Sudan has rejected Amnesty's accusations. Its UN Ambassador, Mahmoud Abdel-Haleem, today dismissed Amnesty's photographic evidence of the use of military aircraft in Darfur. "Our reaction to Amnesty International's allegations ... is total rejection as it is baseless and unfounded," he was quoted as saying in an ABC report today.

"These photos may be of a plane in the Central African Republic or maybe for one in south Sudan, but it is not in Darfur at all," he said. Haleem also told BBC today: "We are moving these military assets to their respective places. We are not using these aircraft for any military function in Darfur."

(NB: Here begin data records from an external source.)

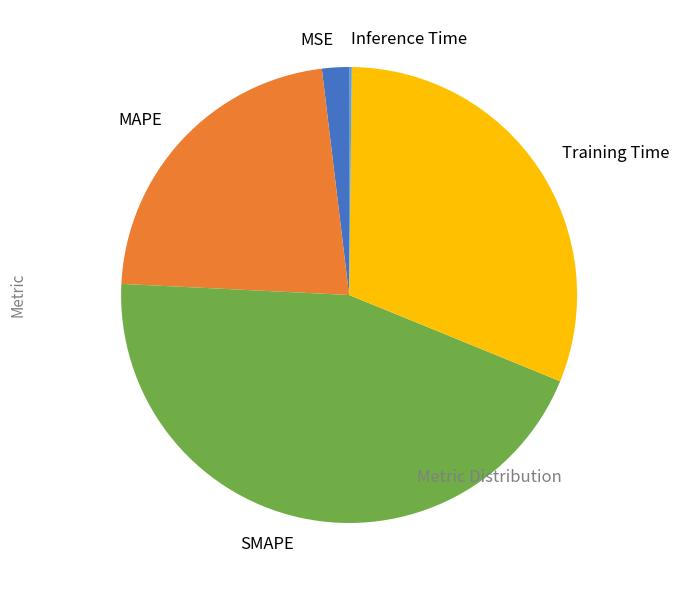

Does any single category account for the majority?

No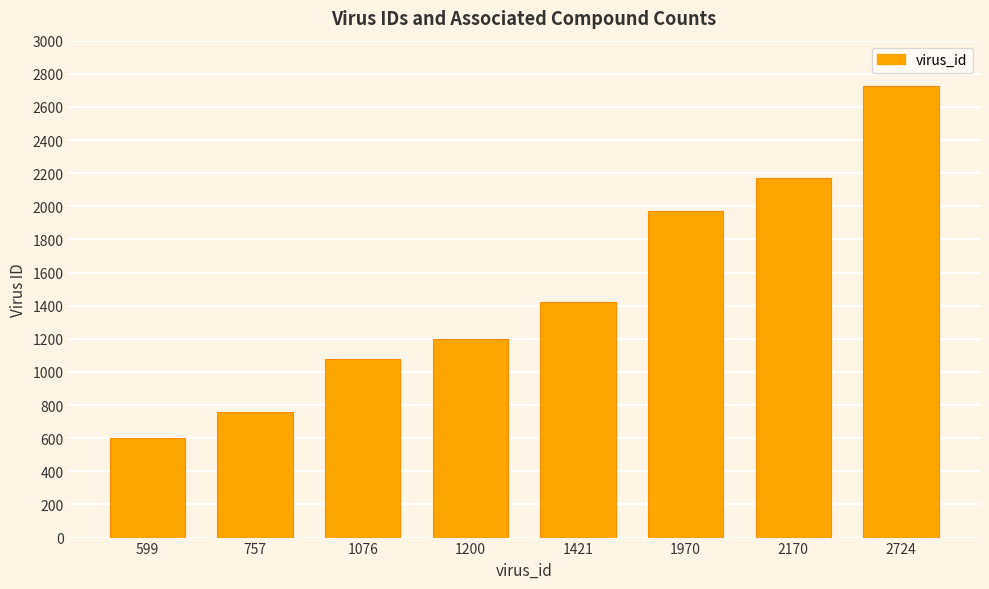

What is the average value?

1490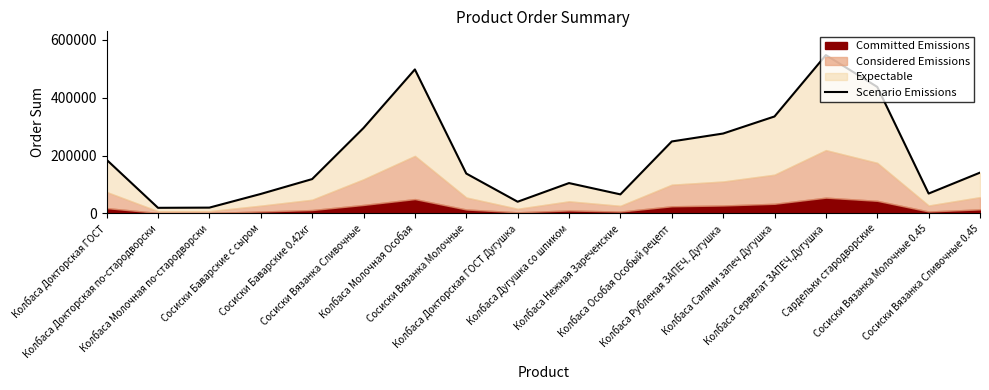

Approximately how many times larger is the value at Сосиски Баварские 0.42кг compared to Колбаса Молочная по-стародворски?

5.9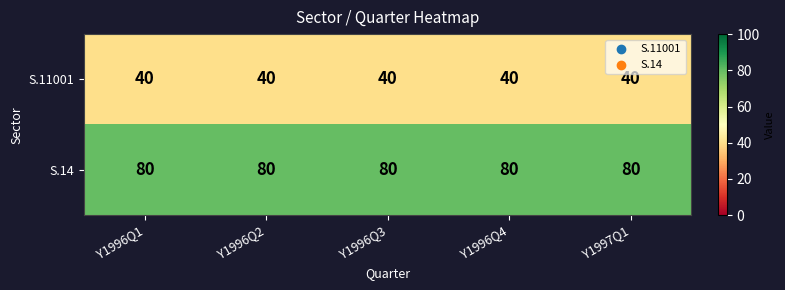

Rank the series by their maximum value, from highest to lowest.

S.14, S.11001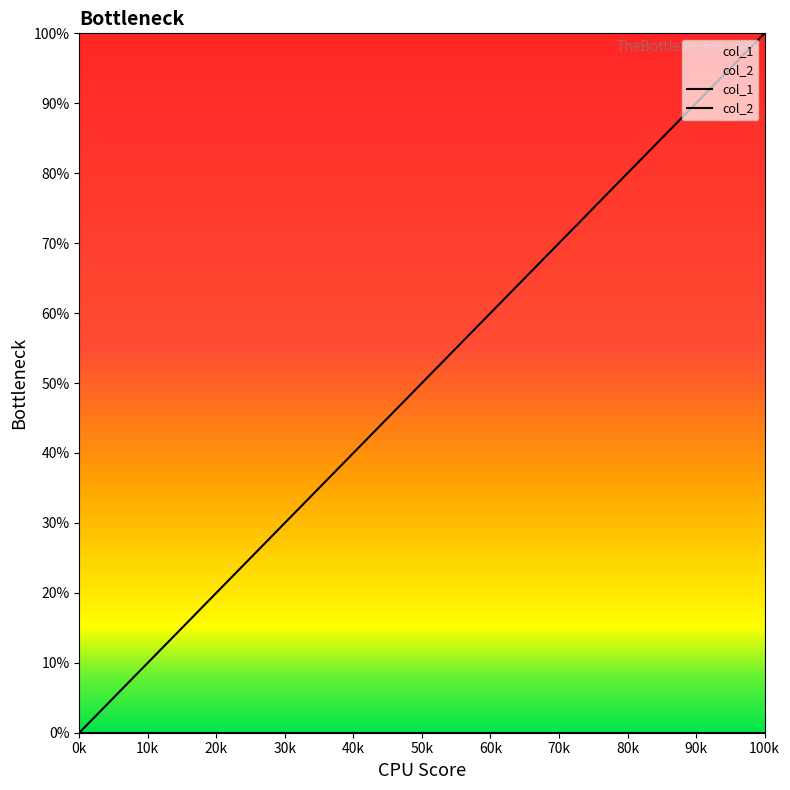

Does the chart display data point markers on the line(s)?

No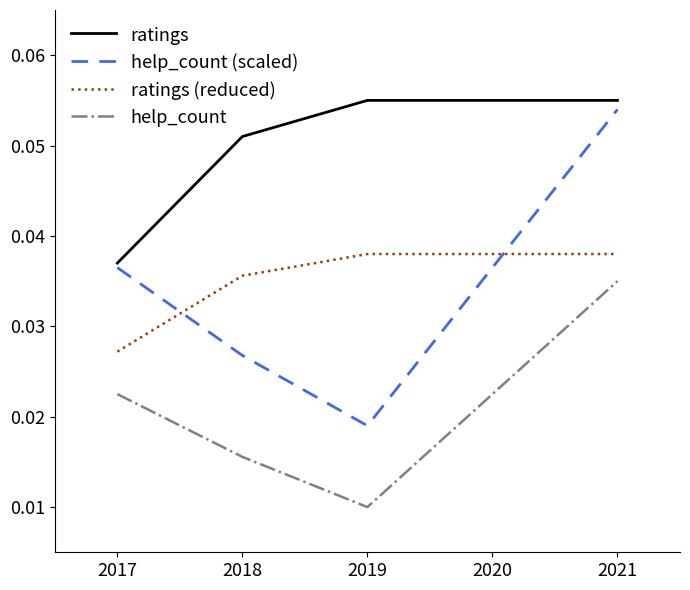

True or false: help_count and help_count (scaled) cross at least once.

False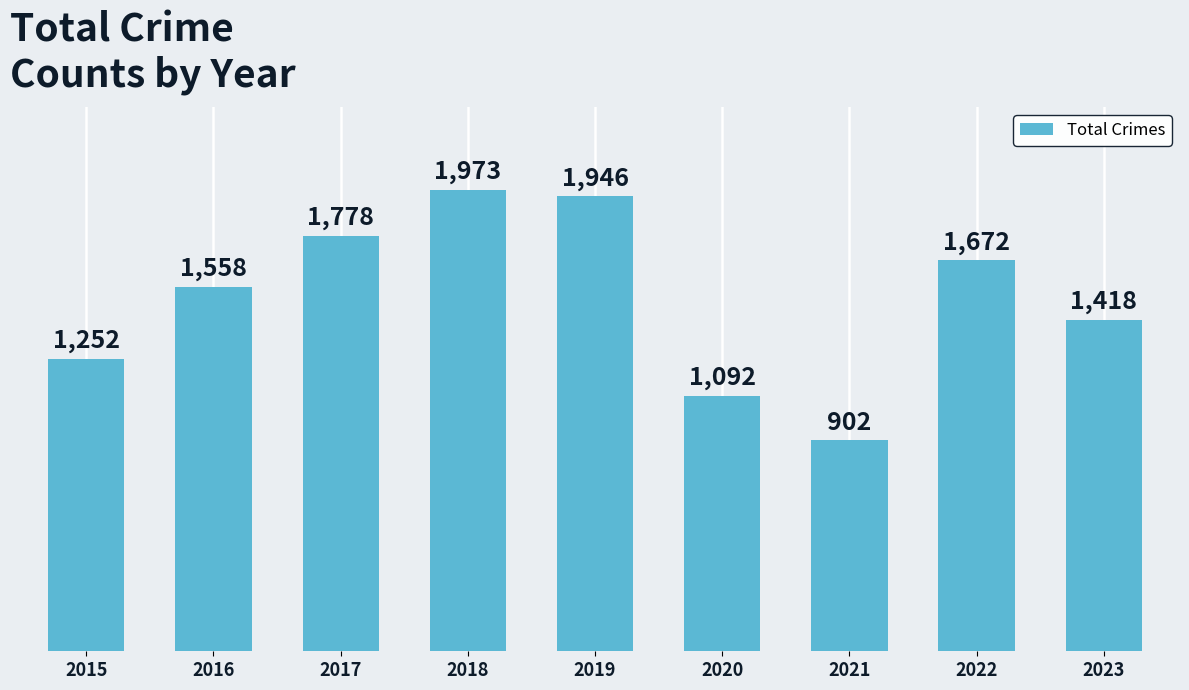

Reading left to right, transcribe all the data shown in this chart.

2015=1252	2016=1558	2017=1778	2018=1973	2019=1946	2020=1092	2021=902	2022=1672	2023=1418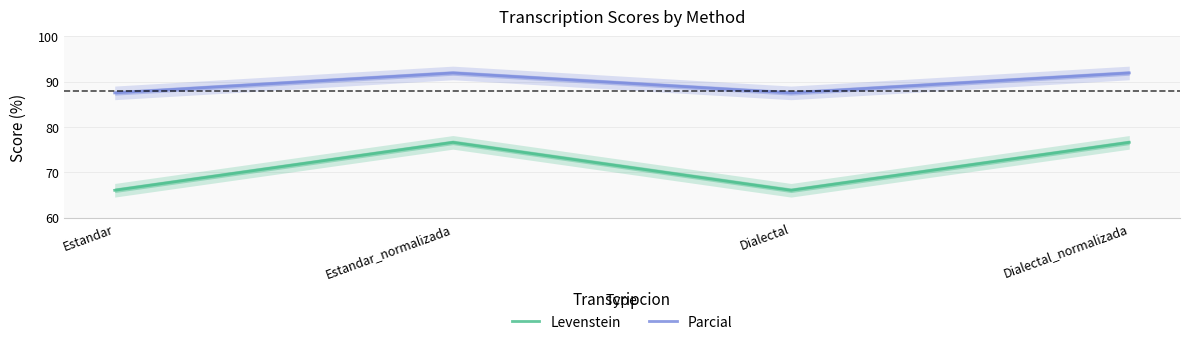

True or false: Levenstein and Parcial cross at least once.

False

Angola Makes First Moves Towards Nuclear Power

May 7 (EIRNS)—Angola's Minister of Science and Technology, João Baptista Ngandajina, said recently that his country "has limitations in the production of electricity, so why not start thinking of projects that in future could produce power from nuclear sources?" according to an online report by macauhub.com today. "What we plan to do here is the scientific development linked to nuclear energy. Staff training, development of projects that help the economic and social development of the country," he said.

Angola is finalizing a Nuclear Energy Law to facilitate research projects and staff training, according to the report, which also states that the new law is part of a plan to build nuclear power plants in Angola, supported by the People's Republic of China.

Ngandajina reported that radioactive deposits, including uranium, have already been found in the country. He added that the focus on nuclear technology in Angola will initially be on research and development, as well as on encouraging civil projects, via Agostinho Neto University. "A laboratory has been set up to teach nuclear physics.... All of this aims to provide the country with the capacity to achieve its aims," said the Angolan minister.

Ngandajina also noted the opportunity presented by this technology to train doctors at the National Oncology Center, and for projects in controlling animal diseases and combating malaria and other illnesses.

There are only two nuclear power plants on the continent, near Cape Town, South Africa. Initial steps in 1964 by then-President Kwame Nkrumah of Ghana to build a nuclear plant were aborted when he was overthrown in a coup d'etat in 1966.